SIMD and cache line alignment combine naturally. SIMD instructions (SSE/AVX) process 128–512 bits per operation. If a SIMD load spans two cache lines — because the data isn't aligned to a 64-byte boundary — the CPU must fetch both lines, doubling memory traffic. Aligning buffers with alignas(64) or posix_memalign(..., 64, size) eliminates this. When using AVX-512 on data that isn't 64-byte aligned, you can easily lose 10–20% of peak throughput purely from alignment penalties.
Hardware and software prefetching work together to hide memory latency. The CPU's hardware prefetcher detects sequential and strided access patterns and loads future cache lines speculatively. For access patterns too complex for the hardware to predict — graph traversals, pointer-chasing linked structures, irregular sparse matrix accesses — manual prefetching with __builtin_prefetch(addr, 0, 1) can issue the load tens of cycles early, overlapping memory latency with computation. In matrix operations and image processing kernels, manual prefetching 2–4 iterations ahead often yields 30–50% speedup.

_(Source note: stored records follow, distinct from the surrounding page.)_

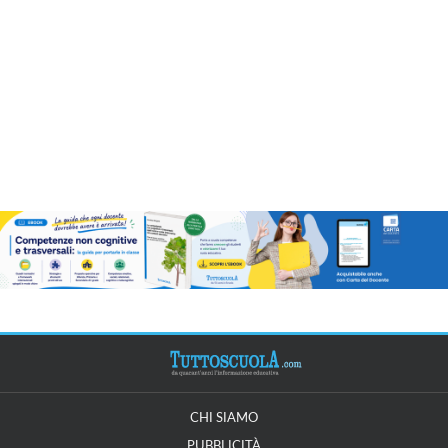
CHI SIAMO
PUBBLICITÀ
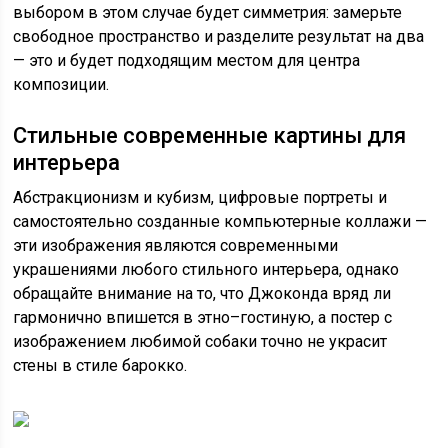
выбором в этом случае будет симметрия: замерьте
свободное пространство и разделите результат на два
— это и будет подходящим местом для центра
композиции.
Стильные современные картины для
интерьера
Абстракционизм и кубизм, цифровые портреты и
самостоятельно созданные компьютерные коллажи —
эти изображения являются современными
украшениями любого стильного интерьера, однако
обращайте внимание на то, что Джоконда вряд ли
гармонично впишется в этно–гостиную, а постер с
изображением любимой собаки точно не украсит
стены в стиле барокко.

For deep reading: Ulrich Drepper's "What Every Programmer Should Know About Memory" (2007, available free online) is the single most comprehensive treatment of this topic — it covers cache hierarchy, TLBs, NUMA, and prefetching in exhaustive detail. Brendan Gregg's Systems Performance: Enterprise and the Cloud Chapter 3 ("Memory") demonstrates cache profiling with perf, pcstat, and valgrind in real production scenarios. Mike Acton's CppCon 2014 talk "Data-Oriented Design and C++" is essential viewing for the engineering mindset: data layout is more important than algorithms when working at performance limits. For the theoretical foundations of memory hierarchy design, Computer Architecture: A Quantitative Approach by Hennessy and Patterson, Appendix B, covers cache organization, associativity, replacement policies, and miss rate analysis with mathematical rigor.